Provided data:
## begin

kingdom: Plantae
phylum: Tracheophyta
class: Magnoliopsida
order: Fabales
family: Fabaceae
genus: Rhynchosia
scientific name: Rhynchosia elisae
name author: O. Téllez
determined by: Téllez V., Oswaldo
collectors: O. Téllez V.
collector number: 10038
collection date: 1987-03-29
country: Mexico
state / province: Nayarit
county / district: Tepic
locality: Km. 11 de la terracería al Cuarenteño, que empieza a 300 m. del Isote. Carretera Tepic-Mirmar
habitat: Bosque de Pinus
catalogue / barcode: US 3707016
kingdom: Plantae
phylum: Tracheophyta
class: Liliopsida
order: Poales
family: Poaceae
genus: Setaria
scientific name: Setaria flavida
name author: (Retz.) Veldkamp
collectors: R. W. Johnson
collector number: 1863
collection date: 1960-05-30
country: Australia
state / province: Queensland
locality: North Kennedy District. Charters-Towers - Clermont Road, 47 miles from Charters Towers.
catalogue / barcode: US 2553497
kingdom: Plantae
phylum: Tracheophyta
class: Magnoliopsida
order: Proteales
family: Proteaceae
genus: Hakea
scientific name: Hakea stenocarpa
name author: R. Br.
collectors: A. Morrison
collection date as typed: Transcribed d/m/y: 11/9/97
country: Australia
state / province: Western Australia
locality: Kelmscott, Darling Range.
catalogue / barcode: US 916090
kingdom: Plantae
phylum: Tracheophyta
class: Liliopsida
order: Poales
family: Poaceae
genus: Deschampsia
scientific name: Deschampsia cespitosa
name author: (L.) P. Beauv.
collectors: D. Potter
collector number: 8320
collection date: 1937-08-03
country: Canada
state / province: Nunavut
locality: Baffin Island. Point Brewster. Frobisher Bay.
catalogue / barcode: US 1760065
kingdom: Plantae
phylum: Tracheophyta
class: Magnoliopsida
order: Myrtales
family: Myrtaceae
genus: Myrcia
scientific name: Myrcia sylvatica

## end

Your instructions: Reproduce verbatim the lines beginning with the line that contains "order: Proteales" and continuing through the final line.

Solution to the exercise:
order: Proteales
family: Proteaceae
genus: Hakea
scientific name: Hakea stenocarpa
name author: R. Br.
collectors: A. Morrison
collection date as typed: Transcribed d/m/y: 11/9/97
country: Australia
state / province: Western Australia
locality: Kelmscott, Darling Range.
catalogue / barcode: US 916090
kingdom: Plantae
phylum: Tracheophyta
class: Liliopsida
order: Poales
family: Poaceae
genus: Deschampsia
scientific name: Deschampsia cespitosa
name author: (L.) P. Beauv.
collectors: D. Potter
collector number: 8320
collection date: 1937-08-03
country: Canada
state / province: Nunavut
locality: Baffin Island. Point Brewster. Frobisher Bay.
catalogue / barcode: US 1760065
kingdom: Plantae
phylum: Tracheophyta
class: Magnoliopsida
order: Myrtales
family: Myrtaceae
genus: Myrcia
scientific name: Myrcia sylvatica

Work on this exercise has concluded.